• Extracted page text data:

Segment Open

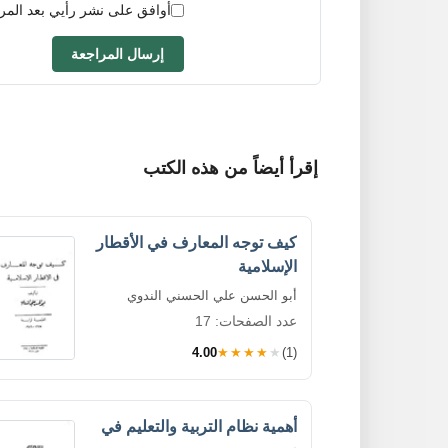
أوافق على نشر رأيي بعد المر
إرسال المراجعة
إقرأ أيضاً من هذه الكتب
كيف توجه المعارف في الأقطار
الإسلامية
أبو الحسن علي الحسني الندوي
عدد الصفحات: 17
4.00
★★★★★
(1)
أهمية نظام التربية والتعليم في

Segment Closed

• INSTRUCTIONS TO FOLLOW: Rewrite the text lines from all the rows above as a numbered list, omitting any blank lines. Leave the pictures out of the list.

• RESPONSE BELOW:
1. أوافق على نشر رأيي بعد المر
2. إرسال المراجعة
3. إقرأ أيضاً من هذه الكتب
4. كيف توجه المعارف في الأقطار
5. الإسلامية
6. أبو الحسن علي الحسني الندوي
7. عدد الصفحات: 17
8. 4.00
9. ★★★★★
10. (1)
11. أهمية نظام التربية والتعليم في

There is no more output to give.